Unit 11 Correlation vs Regression

Question 1

Correlation Analysis examines..

Answer 1

The strength (intensity) of the relationship between two experimental variables.

Question 2

Two things correlation analysis assesses

Answer 2

If the amount of variation in one variable is explained by another variable
If the explained variation is greater than can be expected by chance alone, ie. is it significant

Question 3

Regression Analysis…

Answer 3

Measures the form of the relationship and describes
the functional relationship between variables

Question 4

Where does regression usually apply

Answer 4

Applies when we have control of the X variable
(independent) and can measure it essentially without error

Question 5

the centroid is…

Answer 5

The equivalent of the mean for a double statistical series

Question 6

The covariance is

Answer 6

The covariance between X and Y (Sxy) is the equivalent to the variance (S) for a double statistical series
(two continuous variables, X and Y)

Question 7

What does covariance describe

Answer 7

Describes the dispersion of two or more quantitative variables
Is symmetric: The covariance Sxy equals covariance Sxy(Diagonally)
❑ Variances are always positive (squared)
❑ Covariances can be negative: vary from -∞ to + ∞

Question 8

Variance is…

Answer 8

Covariance matrix or dispersion matrix (dispersion around the mean) (S matrix)

Question 9

Covariance measures…

Answer 9

Covariance measures the joint dispersion of two quantitative variables around their centroid

Question 10

Correlation is…

Answer 10

Correlation is a statistical technique used to determine the degree to which two variables are related

Question 11

Two correlation coefficients are considered:

Answer 11

Pearson product moment correlation coefficient (r)
employed with interval or ratio scaled variables (parametric)
Spearman rank order correlation coefficient (r rho) employed with ordinal or ranked data (non-parametric)

Question 12

Pearson Correlation Coefficient (rxy) measures

Answer 12

Only the linear relationship between two quantitative variables
It is the covariance of standardized variables

Question 13

In correlation a positive relationship means…

Answer 13

Means that ‘individuals’ obtaining high scores on one variable tend to obtain high scores on a second variable.
The converse is also true, i.e. individuals scoring low on one variable tend to score low on a second variable.

Question 14

In correlation a negative relationship means…

Answer 14

Means that ‘individuals’ scoring low on one variable tend to score high on a second variable
Conversely, individuals scoring high on one variable tend to score low on a second variable

Question 15

Residuals is..

Answer 15

The distance between points and what you are measuring.
They are the error terms.
If there are small residuals then there is strong a correlation.

Question 16

The total variance of y can be partitioned in:

Answer 16

1. explained variance
2. residual variance

Question 17

Linear regression is:

Answer 17

Linear regression is a form of statistical modelling (we are predicting the future)

Question 18

Linear regression can aim to:

Answer 18

Describe a functional model linking y and x
Test hypothesis regarding model parameters.
Predict y as a function of y.

Question 19

How to quantify correlation between variables:

Answer 19

Pearson’s correlation coefficient

Question 20

What does Pearson’s Correlation Coefficient assess.

Answer 20

The sign of r denotes the nature of association (positive or negative)
The value of r denotes the strength of the association between (-1) and (+1)
The further r is away from 0 the larger the sample size.

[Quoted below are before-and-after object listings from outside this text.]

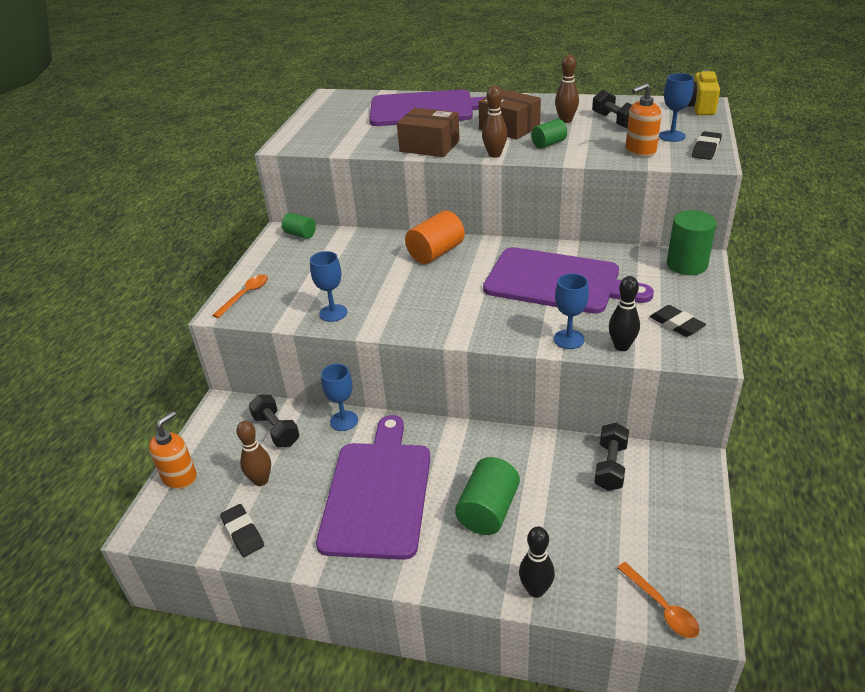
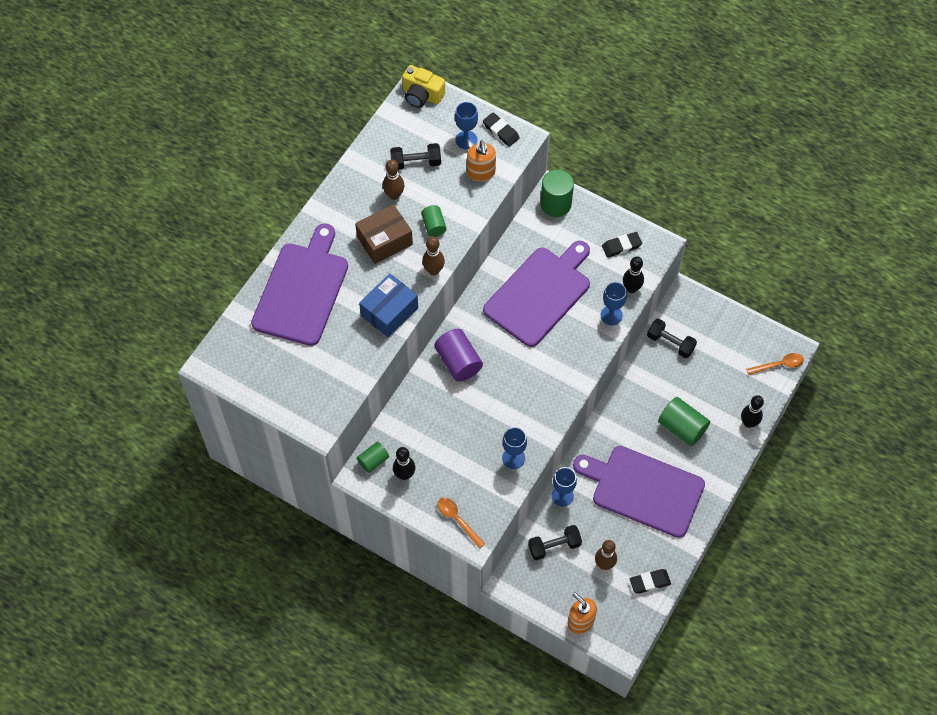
camera: 75 degrees left, 25 degrees up
(290, 254) = (404, 475): none -> black bowling pin
(429, 146) = (389, 312): brown box -> blue box
(436, 253) = (458, 362): orange cylinder -> purple cylinder

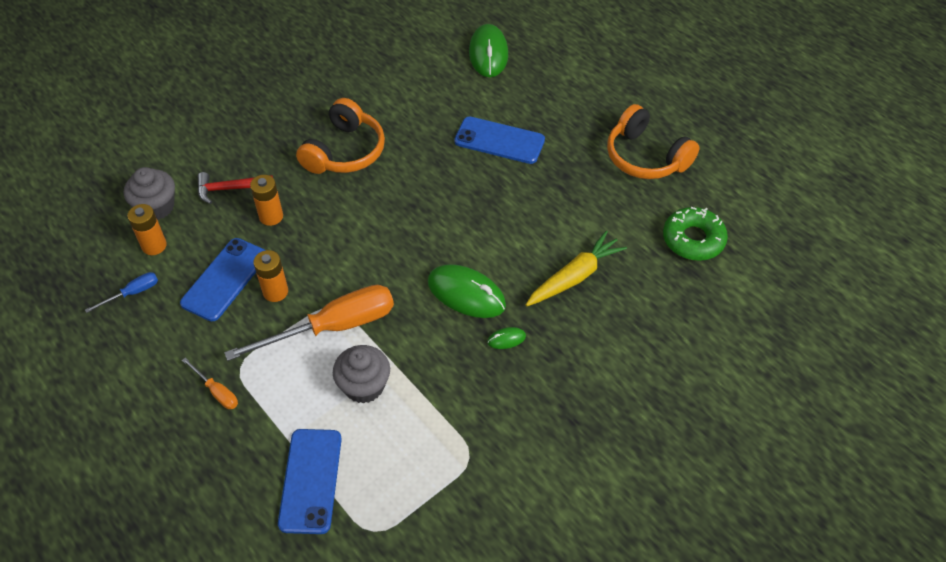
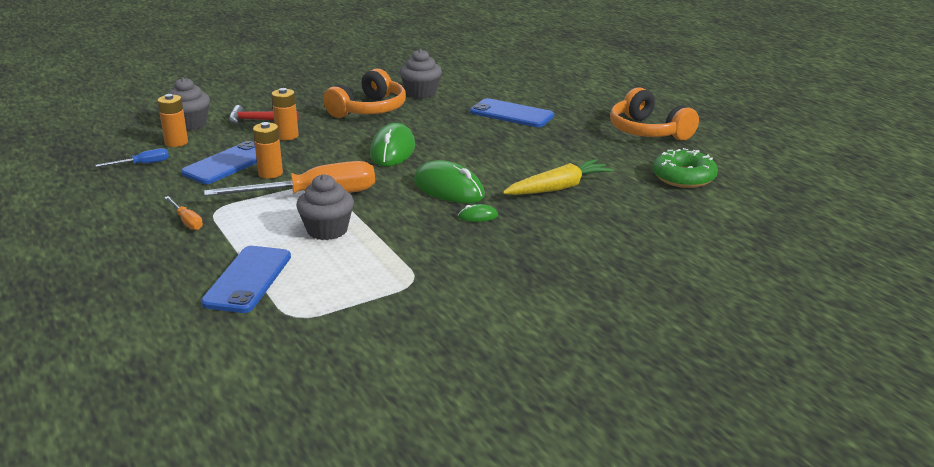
camera: 10 degrees right, 25 degrees down
(392, 109) = (421, 93): none -> grey cupcake
(488, 54) = (518, 73): green mouse -> green mouse (392, 150)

So the less likely the association could have occurred by chance if there was no real association between the variables considered.

Question 21

The closer the r value is to 0…

Answer 21

The greater the variation around the line

Question 22

When do we use Pearson r significance test?

Answer 22

To test if a relationship exists between two variables, and determine the magnitude and direction.
To test if two sets of paired measurements, neither of which is clearly independent of the other, are linearly associated.

Question 23

Assumptions of Pearson’s r significance test

Answer 23

For each subject in the study there must be related pairs of scores:
- If a subject has a score on variable x, then the same subject must have a score on variable y.
- The variables must have a linear relationship. ie. the relationship can be most accurately represented by a straight line.

Question 24

Rules for Pearson’s correlation hypothesis testing

Answer 24

• Significance (two-tailed) or p-value > 0.05, reject H0 There is no correlation between the two variables.
• Significance (two-tailed) or p-value ≤ 0.05, reject H0
  Assume there’s linear correlation between the variables. There is a significant association between variables.

Question 25

Word of caution for correlation and causation

Answer 25

Correlation doesn’t imply causation

Question 26

Correlation analysis examines:

Answer 26

the strength (intensity) of a relationship between two variables.

Question 27

Regression analysis measures:

Answer 27

the form of the relationship and describes the functional relationship between variables.
regression usually applies when we have control of the x variable (independent) and can measure it without error.

Question 28

Regression:

Answer 28

While correlation is concerned with the magnitude and direction of the relationship, regression focuses on using the relationship as a prediction model

Question 29

Linear regression is a form of:

Answer 29

Statistical modelling
(we are predicting the future)